Question

If F is a field, show that the vector space Fⁿ has dimension n over F.

Short answer

The vector space Fⁿ has dimension n over F.

Step-by-step solution

The Vector space:

If the vectors are linearly independent and every vector in vector space is a linear combination of the given set, then every set of elements in vector space V is called a basis.

A linearly independent spanning set is a basis.

To show that the vector space Fn has dimension n over F.

Assume that F is a field.

Now, to show that $F^n$has dimension n over F.

Proof:

Assume that the set of all row vectors $\left({\mathrm{x}}^1,{\mathrm{x}}^2,.....,{\mathrm{x}}^{\mathrm{n}}\right)$and column vectors$\left[\begin{array}{c}{\mathrm{x}}^1\\ {\mathrm{x}}^2\\ .\\ .\\ {\mathrm{x}}^{\mathrm{n}}\end{array}\right]$ and${\mathrm{x}}^1,{\mathrm{x}}^2,.....,{\mathrm{x}}^{\mathrm{n}}\in \mathrm{F}$is denoted by vector space $F^n$.

Now, consider the vectors,

$\left(\left[\begin{array}{c}1\\ 0\\ .\\ .\\ 0\end{array}\right]\left[\begin{array}{c}0\\ 1\\ .\\ .\\ 0\end{array}\right].....\left[\begin{array}{c}0\\ 0\\ .\\ .\\ 1\end{array}\right]\right)$

The above set has dimension $\mathrm{n}\times 1=\mathrm{n}$.

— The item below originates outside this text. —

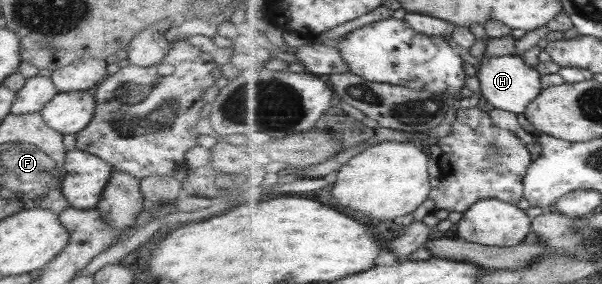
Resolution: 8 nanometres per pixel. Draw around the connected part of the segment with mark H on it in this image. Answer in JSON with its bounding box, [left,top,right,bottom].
[477,55,543,115]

Now, the vector to be linearly independent, the following is considered:

${\mathrm{c}}_1\left[\begin{array}{c}1\\ 0\\ .\\ .\\ 0\end{array}\right]+{\mathrm{c}}_2\left[\begin{array}{c}0\\ 1\\ .\\ .\\ 0\end{array}\right]+....+{\mathrm{c}}_{\mathrm{n}}\left[\begin{array}{c}0\\ 0\\ .\\ .\\ 1\end{array}\right]=\left[\begin{array}{c}0\\ 0\\ .\\ .\\ 0\end{array}\right]$

The above condition implies that:

$\left[\begin{array}{c}{\mathrm{c}}_1\\ {\mathrm{c}}_2\\ .\\ .\\ {\mathrm{c}}_{\mathrm{n}}\end{array}\right]=\left[\begin{array}{c}0\\ 0\\ .\\ .\\ 0\end{array}\right]$

Therefore, ${\mathrm{c}}_1=0,{\mathrm{c}}_2=0$,…., ${\mathrm{c}}_{\mathrm{n}}=0$

Hence, the above set of vectors is linearly independent.

Now, for span Fⁿ ,

Let $\left[\begin{array}{c}{\mathrm{a}}_1\\ {\mathrm{a}}_2\\ .\\ .\\ {\mathrm{a}}_{\mathrm{n}}\end{array}\right]\in {\mathrm{F}}^{\mathrm{n}}$

Then,

$\left[\begin{array}{c}{\mathrm{a}}_1\\ {\mathrm{a}}_2\\ .\\ .\\ {\mathrm{a}}_{\mathrm{n}}\end{array}\right]={\mathrm{a}}_1\left[\begin{array}{c}1\\ 0\\ .\\ .\\ 0\end{array}\right]+{\mathrm{a}}_2\left[\begin{array}{c}0\\ 1\\ .\\ .\\ 0\end{array}\right]+...+{\mathrm{a}}_3\left[\begin{array}{c}0\\ 0\\ .\\ .\\ 1\end{array}\right]$

Hence, the set spans Fⁿ over F.

Thus, the vector space Fⁿ has dimension n over F as the given set has n dimension.